# LCD screen problems - Habitat Digital Day / Night



## klop (Mar 5, 2013)

Hi all, I've got issues with my Habitat Digital Day / Night stat LCD screen.

The screen has become really, really dim - very hard to read.

The stat function, timer and so forth all continues to work as it should.

The display is there but very dim - didn't notice when it happened.
It was nice and bright, lovely to look at when we first plugged it in.

Anyone else experienced the same?

Great piece of kit, really impressed and does the job really well - love it, but concerned that it's playing up already. Not had it that long at all, in fact, we've not had the gecko's long!! 

I tried switching it off for a while at the mains, didn't want to leave it off too long for obvious reasons. Didn't help unfortunately.

Thanks, Ben


----------



## lewkini (May 12, 2009)

I did read that the display does dim after a while as it burns in.

How long this take and how dim it gets i don't know, I'm not saying this is what yours is doing but thats what i have heard and read, maybe drop habistat a email and see what they come up with!

Hope that helps a little 

Lewis


----------



## morris091081 (Oct 16, 2009)

I have 3 units all done the same also. Purchased at different times almost impossible to see the info on screen


----------



## klop (Mar 5, 2013)

morris091081 said:


> I have 3 units all done the same also. Purchased at different times almost impossible to see the info on screen


That makes for pretty grim reading. Have you contacted them, what did they say?

I've just sent them an email - now awaiting their response.


----------



## carpyboi (Feb 4, 2013)

Same as, gone quiet dim, but still running perfectly.


----------



## klop (Mar 5, 2013)

carpyboi said:


> Same as, gone quiet dim, but still running perfectly.


I've emailed Habistat and they've been really cool about it.

I'd suggest you send them a message too


----------



## Spuddy (Aug 24, 2009)

Are they replacing the unit? Was looking at purchasing one of these but I may hold off now and go for something else.


----------



## sharpstrain (May 24, 2008)

I have the same issue with mine


----------



## klop (Mar 5, 2013)

Spuddy said:


> Are they replacing the unit? Was looking at purchasing one of these but I may hold off now and go for something else.

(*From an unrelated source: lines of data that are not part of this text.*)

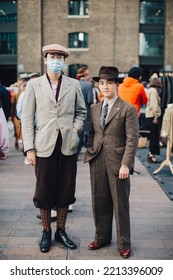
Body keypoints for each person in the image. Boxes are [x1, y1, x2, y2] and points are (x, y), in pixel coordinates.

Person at [21, 43, 86, 253]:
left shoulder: (73, 85)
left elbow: (81, 112)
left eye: (60, 56)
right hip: (43, 146)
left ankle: (61, 230)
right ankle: (46, 231)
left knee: (66, 190)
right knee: (44, 190)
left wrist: (75, 130)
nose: (56, 60)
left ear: (64, 61)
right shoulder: (34, 85)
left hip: (67, 144)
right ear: (45, 59)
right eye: (52, 56)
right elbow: (27, 117)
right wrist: (29, 148)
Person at [84, 66, 139, 258]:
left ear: (116, 85)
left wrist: (126, 164)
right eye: (101, 83)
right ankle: (101, 238)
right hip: (97, 159)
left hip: (118, 162)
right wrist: (91, 149)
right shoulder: (95, 108)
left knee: (120, 204)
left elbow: (132, 139)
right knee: (99, 201)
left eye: (109, 82)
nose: (105, 86)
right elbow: (92, 132)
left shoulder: (128, 109)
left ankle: (124, 243)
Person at [76, 66, 94, 154]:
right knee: (81, 133)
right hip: (84, 111)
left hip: (73, 112)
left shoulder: (73, 83)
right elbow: (90, 100)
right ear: (85, 75)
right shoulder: (88, 85)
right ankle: (77, 150)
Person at [145, 78, 162, 163]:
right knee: (154, 136)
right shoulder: (154, 91)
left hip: (149, 115)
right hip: (153, 116)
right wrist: (156, 115)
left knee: (152, 136)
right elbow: (154, 104)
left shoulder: (149, 90)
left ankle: (151, 155)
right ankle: (152, 156)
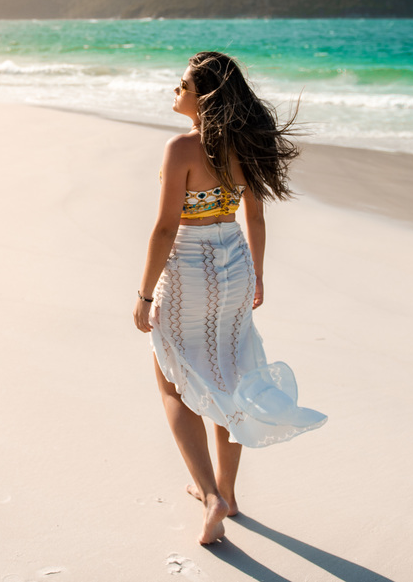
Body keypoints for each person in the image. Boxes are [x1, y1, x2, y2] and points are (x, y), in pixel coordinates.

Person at [132, 51, 327, 545]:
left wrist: (143, 293)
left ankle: (209, 493)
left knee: (174, 383)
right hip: (235, 264)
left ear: (205, 97)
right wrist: (257, 275)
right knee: (229, 375)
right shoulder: (249, 148)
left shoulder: (181, 149)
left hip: (190, 267)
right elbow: (255, 219)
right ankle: (229, 494)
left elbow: (164, 228)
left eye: (182, 86)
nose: (175, 92)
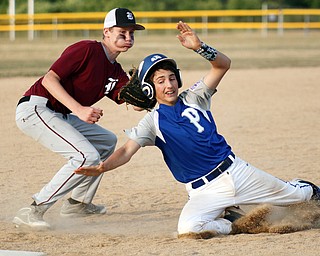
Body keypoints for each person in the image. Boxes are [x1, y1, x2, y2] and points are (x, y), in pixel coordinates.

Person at [75, 21, 320, 238]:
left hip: (237, 173)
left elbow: (222, 65)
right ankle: (232, 222)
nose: (169, 85)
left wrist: (199, 47)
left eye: (172, 78)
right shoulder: (152, 122)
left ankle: (304, 186)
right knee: (190, 229)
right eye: (160, 81)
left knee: (299, 197)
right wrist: (103, 167)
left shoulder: (196, 97)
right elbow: (127, 150)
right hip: (204, 191)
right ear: (149, 89)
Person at [13, 8, 145, 229]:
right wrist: (80, 109)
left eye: (132, 33)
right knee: (86, 156)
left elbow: (131, 102)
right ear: (107, 32)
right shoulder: (87, 49)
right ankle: (34, 208)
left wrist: (150, 94)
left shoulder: (116, 71)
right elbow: (49, 80)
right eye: (122, 32)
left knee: (106, 141)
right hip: (35, 109)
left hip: (59, 114)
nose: (128, 38)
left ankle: (78, 203)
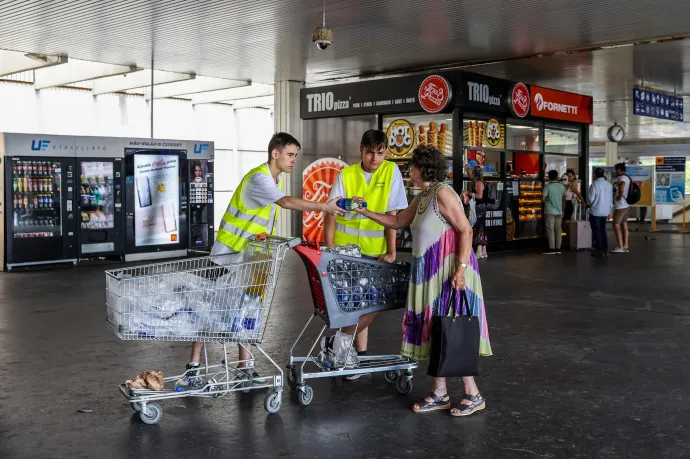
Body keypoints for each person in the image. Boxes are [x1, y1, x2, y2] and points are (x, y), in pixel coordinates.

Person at [184, 132, 345, 381]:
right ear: (275, 153)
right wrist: (324, 206)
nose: (293, 160)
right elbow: (286, 203)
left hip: (251, 259)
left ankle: (245, 366)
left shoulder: (273, 181)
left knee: (249, 308)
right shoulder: (259, 179)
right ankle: (194, 364)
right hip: (227, 256)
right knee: (209, 307)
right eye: (290, 155)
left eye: (295, 156)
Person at [354, 144, 492, 416]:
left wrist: (461, 270)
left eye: (412, 165)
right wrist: (364, 211)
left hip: (449, 273)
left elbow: (466, 229)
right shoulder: (424, 195)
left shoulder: (442, 192)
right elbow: (397, 222)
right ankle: (440, 392)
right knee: (433, 329)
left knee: (453, 332)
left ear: (423, 167)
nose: (409, 169)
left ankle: (473, 394)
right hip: (429, 273)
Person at [323, 129, 408, 380]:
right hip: (345, 252)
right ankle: (350, 355)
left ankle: (338, 344)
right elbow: (330, 213)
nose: (375, 158)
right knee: (351, 306)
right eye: (370, 152)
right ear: (361, 149)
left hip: (374, 252)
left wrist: (391, 250)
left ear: (386, 152)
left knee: (373, 303)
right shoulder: (346, 174)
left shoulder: (391, 172)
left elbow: (392, 214)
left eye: (380, 153)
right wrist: (329, 249)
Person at [587, 167, 614, 258]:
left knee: (596, 231)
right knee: (603, 230)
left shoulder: (594, 185)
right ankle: (605, 249)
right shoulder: (609, 185)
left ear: (595, 174)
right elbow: (611, 200)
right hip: (605, 211)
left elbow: (590, 199)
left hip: (595, 211)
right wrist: (609, 211)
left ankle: (599, 249)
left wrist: (588, 204)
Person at [464, 164, 488, 259]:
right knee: (481, 227)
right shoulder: (478, 181)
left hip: (479, 208)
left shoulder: (479, 183)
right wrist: (467, 169)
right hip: (481, 207)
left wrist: (468, 193)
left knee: (478, 227)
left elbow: (479, 196)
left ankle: (479, 250)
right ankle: (483, 251)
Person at [542, 170, 566, 255]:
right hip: (559, 211)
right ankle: (558, 248)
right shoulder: (562, 187)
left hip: (549, 211)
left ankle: (552, 248)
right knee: (558, 229)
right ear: (557, 176)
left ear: (549, 177)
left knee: (550, 229)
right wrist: (563, 210)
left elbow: (543, 199)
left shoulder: (547, 187)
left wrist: (548, 200)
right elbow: (564, 200)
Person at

They've emailed back and they are on the case.

I'd still buy another one if I needed one, they're a great piece of kit.
It's still functioning perfectly just a little awkward to read the screen, but as said.. the're sorting it for me


----------



## klop (Mar 5, 2013)

Reply from Pete @ Habistat



> Sorry to hear of your problems with one of our digital thermostats.
> 
> We have, in the last couple of weeks found out that some of the LED’s that illuminate the display have degraded very quickly causing dim displays. This only seems to happen to some units and most seem fine. We have had units running for 2 years with no problems so we are somewhat baffled why this should start happening now.
> 
> ...


I think that reads fair, he has a good passion for good motorbikes too.


----------



## Spuddy (Aug 24, 2009)

Seems like a decent chap, Im gonna hang fire for a month or so on purchasing anyways and let them get all the potential dodgy ones out of the shops and allow the new and 'improved' units to be stocked then get one of those.


----------



## frogbmth (Jan 1, 2010)

Oh you got a reply! No response for me and two out of three of mine are unreadable. Very frustrating to spend £250 on three stats and not even get the courtesy of a reply to my email.


----------



## peterf (Jul 27, 2007)

Dear Frogbmth,
I don't come on this forum any more but someone has called me to advise me of your post.
I am sorry you haven't received a reply but I cannot find any record of any e mails from you. I don't know who you sent it to here nor of your e mail address so cannot check for sure but I cannot find any such mail.
We at HabiStat pride ourselves in our customer care so will always answer E mails and queries about our products.
My personal e mail can easily be found on several threads and is on my signature.
As has been previously posted we have found that some of the LED's that illuminate the screens on our digital thermostats have faded and, as soon as we found this out, we investigated it and have resolved it.
Anyone with fading displays can return them for a replacement thermostat and will receive it the following day.
Being a time related issue made it rather difficult to forsee.
If anyone has this issue please contact me personally on [email protected] and I will deal with your enquiry immediately.
We are sorry that some displays have faded but please rest assured that we are here to resolve the matter to your satisfaction.
Once again, apologies for the inconvenience this may have caused anyone experiencing this problem.
Best regards
Pete


----------



## cjd12345 (Nov 2, 2011)

peterf said:


> Dear Frogbmth,
> I don't come on this forum any more but someone has called me to advise me of your post.
> I am sorry you haven't received a reply but I cannot find any record of any e mails from you. I don't know who you sent it to here nor of your e mail address so cannot check for sure but I cannot find any such mail.
> We at HabiStat pride ourselves in our customer care so will always answer E mails and queries about our products.
> ...



And this is what gives me confidence to buy my stats from Habistat. I've been running my digital dimmer for 2-3 months now and the display is as bright as the day I plugged it in, but if it does go dim I'm confident that I'll have it sorted quickly.


----------



## frogbmth (Jan 1, 2010)

Thanks Pete that's great, you have restored my faith! I filled out the contact form on your website 10 days ago, but I'll email you Monday and hope we can get this sorted. Thanks again.


----------